Hillsborough abuzz after being named 35th Bee City USA


Jeff Lee, owner and beekeeper of Lee's Bees, removes a tray of bees from their hive.

The town was recently named the 35th Bee City USA, which means Hillsborough will take steps to raise awareness and create good habitats for its pint-size pollinators.

Bee City USA is a nationwide nonprofit certification program for cities, towns and communities that are dedicated to protecting bees and other pollinators.

“The certification means these communities at the highest level have committed to making the community safer for pollinators,” said Phyllis Stiles, the founder and director of Bee City USA.

As an affiliated Bee City, Hillsborough will raise awareness of the importance of bees and expand sustainable practices and environments in town. Hillsborough Public Space Manager Stephanie Trueblood said in a press release that the town will consider bees in all their planting projects and maintenance.

The Hillsborough Garden Club suggested the town seek Bee City status, and will work together with the Hillsborough Public Space Division and the Hillsborough Tree Board to host an awareness event in the summer.

“Our club is very interested in conservation interests throughout the county,” said Carolyn Bass, president of the Hillsborough Garden Club. “When I saw the initiative, I thought it was a great opportunity for Hillsborough because the town is so interested in conservation and cultivation.”

Bass said Sarah Meadows and Trish Koontz, the co-chairpeople of the club’s committee on the Bee City initiative, were instrumental in managing the paperwork and getting people on board with becoming a Bee City.

“It is not just important for Hillsborough,” Bass said. “It is important for the world in general, to help people see bees are not the enemies and that the eradication of bees is not what we want to do.”

The Hillsborough Garden Club began working on the Bee City application in October 2015, she said.

Stiles said the Bee City USA program was created in June 2012 when the first city, Asheville, was certified.

There are currently 36 Bee Cities throughout America. However, she said it took two years to get the second city certified. In October 2014, Carrboro became the third designated Bee City USA.

“About a decade ago, we started talking about pollinators because we always took them for granted,” Stiles said. “In the last decade, the awareness has risen that the whole ecosystem starts to fall apart without pollinators.”

Without bees, one in every three bites of food Americans eat would not exist, according to Bee City USA’s website.
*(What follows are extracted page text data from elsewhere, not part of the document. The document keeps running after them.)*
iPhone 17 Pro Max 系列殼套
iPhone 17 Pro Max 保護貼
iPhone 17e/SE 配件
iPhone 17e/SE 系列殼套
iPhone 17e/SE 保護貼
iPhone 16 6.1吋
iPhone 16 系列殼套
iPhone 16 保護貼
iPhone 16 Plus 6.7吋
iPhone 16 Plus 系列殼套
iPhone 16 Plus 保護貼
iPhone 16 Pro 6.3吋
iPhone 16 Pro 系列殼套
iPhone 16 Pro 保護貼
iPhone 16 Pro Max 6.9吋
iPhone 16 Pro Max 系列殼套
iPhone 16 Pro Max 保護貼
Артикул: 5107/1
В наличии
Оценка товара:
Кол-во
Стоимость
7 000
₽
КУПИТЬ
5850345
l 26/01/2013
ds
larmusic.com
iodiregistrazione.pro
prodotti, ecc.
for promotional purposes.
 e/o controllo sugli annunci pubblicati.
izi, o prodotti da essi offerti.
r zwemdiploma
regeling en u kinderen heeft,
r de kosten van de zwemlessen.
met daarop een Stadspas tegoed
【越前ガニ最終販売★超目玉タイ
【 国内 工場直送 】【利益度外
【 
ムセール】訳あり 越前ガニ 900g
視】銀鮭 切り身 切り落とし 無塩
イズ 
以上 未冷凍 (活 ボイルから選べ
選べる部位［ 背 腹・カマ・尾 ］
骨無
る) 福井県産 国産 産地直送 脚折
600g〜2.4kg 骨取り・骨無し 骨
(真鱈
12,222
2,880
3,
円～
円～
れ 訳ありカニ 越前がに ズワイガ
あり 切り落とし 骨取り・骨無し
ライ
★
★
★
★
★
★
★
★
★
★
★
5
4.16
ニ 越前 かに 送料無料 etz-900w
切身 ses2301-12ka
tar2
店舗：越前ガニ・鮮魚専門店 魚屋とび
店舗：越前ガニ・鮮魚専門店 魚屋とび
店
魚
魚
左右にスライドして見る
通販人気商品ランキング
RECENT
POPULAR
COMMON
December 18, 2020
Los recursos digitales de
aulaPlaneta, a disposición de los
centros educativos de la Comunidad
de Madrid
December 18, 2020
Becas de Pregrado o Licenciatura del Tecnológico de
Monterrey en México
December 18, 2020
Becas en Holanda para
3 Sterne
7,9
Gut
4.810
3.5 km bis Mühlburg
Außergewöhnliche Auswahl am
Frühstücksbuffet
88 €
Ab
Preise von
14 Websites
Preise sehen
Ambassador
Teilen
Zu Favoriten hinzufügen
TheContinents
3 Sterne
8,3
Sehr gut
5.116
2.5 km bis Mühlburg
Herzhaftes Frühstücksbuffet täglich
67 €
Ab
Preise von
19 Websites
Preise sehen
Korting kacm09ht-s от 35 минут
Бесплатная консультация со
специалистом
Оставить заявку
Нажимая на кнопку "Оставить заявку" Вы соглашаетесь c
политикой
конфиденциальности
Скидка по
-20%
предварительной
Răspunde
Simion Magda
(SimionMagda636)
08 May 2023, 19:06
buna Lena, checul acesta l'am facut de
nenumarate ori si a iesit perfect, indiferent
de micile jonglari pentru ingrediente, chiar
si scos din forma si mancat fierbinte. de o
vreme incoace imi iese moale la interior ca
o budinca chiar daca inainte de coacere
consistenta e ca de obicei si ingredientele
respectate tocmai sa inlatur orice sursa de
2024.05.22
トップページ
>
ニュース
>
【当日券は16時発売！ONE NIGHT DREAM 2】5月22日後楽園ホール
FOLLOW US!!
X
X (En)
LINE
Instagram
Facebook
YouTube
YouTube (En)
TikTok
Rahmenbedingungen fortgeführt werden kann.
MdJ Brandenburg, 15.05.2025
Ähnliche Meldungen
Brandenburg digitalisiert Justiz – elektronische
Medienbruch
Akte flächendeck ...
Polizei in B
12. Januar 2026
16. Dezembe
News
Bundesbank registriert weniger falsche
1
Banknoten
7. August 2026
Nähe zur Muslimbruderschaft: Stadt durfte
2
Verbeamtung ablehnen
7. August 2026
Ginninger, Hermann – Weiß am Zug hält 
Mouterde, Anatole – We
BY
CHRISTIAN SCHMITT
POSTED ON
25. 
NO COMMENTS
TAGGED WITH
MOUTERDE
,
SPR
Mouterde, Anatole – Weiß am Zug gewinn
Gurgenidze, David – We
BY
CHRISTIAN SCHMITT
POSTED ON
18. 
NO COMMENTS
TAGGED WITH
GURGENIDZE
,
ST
Also, 90 percent of the world’s wild plants depend on pollinators to reproduce.

However, seven species of Hawaii’s yellow-faced bees were recently declared endangered — the first species of bees to be placed on the list. The U.S. honeybee population is also in crisis.

“It is so significant that cities like Hillsborough stand to model behaviors and create good habitats for pollinators,” Stiles said.

She said communities like Hillsborough are progressive because of their dedication to preserving pollinators.

“These little bees are doing the lion’s share of pollinating,” Stiles said. “Those little pollinators are pretty dang important.”